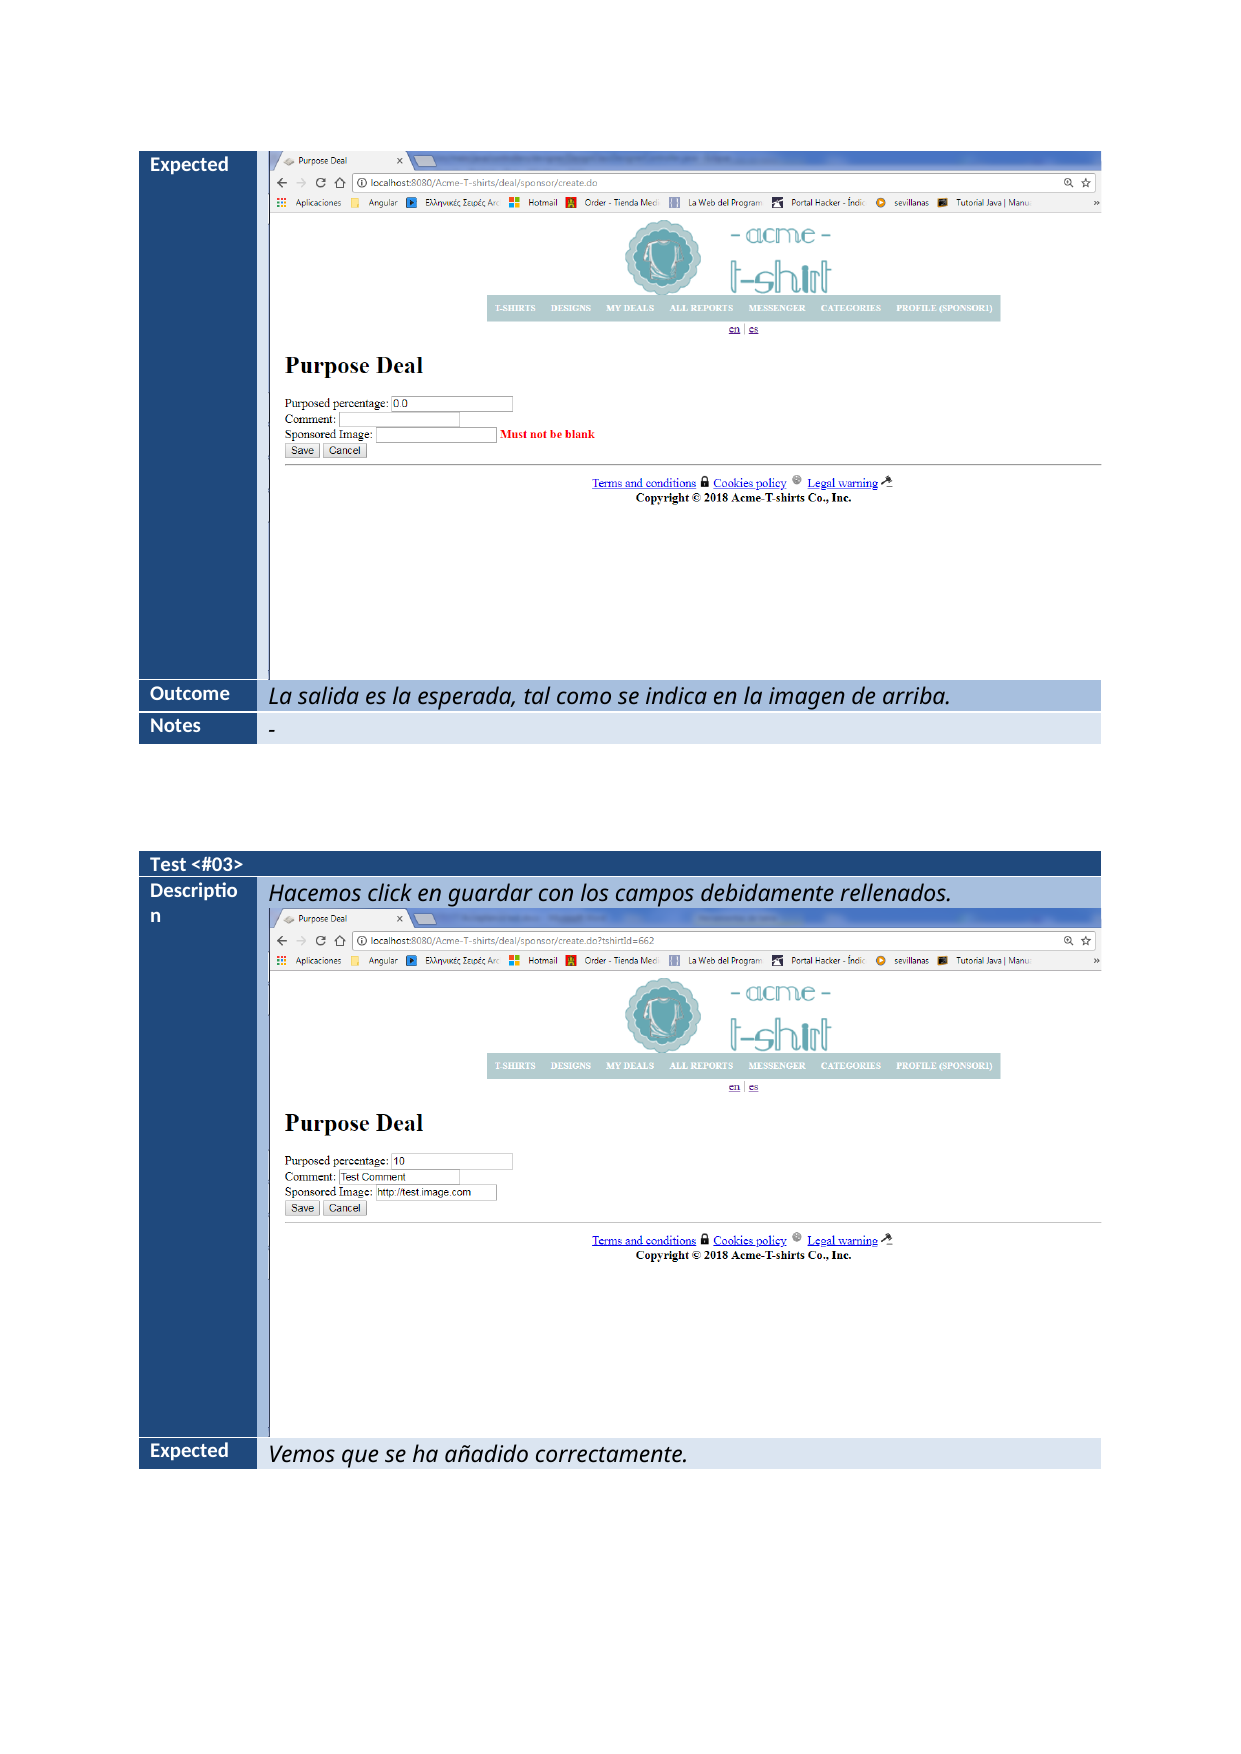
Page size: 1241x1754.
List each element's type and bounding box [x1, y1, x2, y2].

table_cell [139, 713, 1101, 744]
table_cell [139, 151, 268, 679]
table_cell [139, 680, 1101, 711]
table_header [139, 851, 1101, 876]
picture [268, 151, 1102, 680]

·····

→ What you will do
Write out the whole listing exactly. Pictures stay out.

→ Expected answer
Page size: 1241x1754.
List each element's type and bounding box [x1, y1, x2, y2].

table_cell [139, 713, 1101, 744]
table_cell [139, 151, 268, 679]
table_cell [139, 680, 1101, 711]
table_header [139, 851, 1101, 876]
picture [268, 151, 1102, 680]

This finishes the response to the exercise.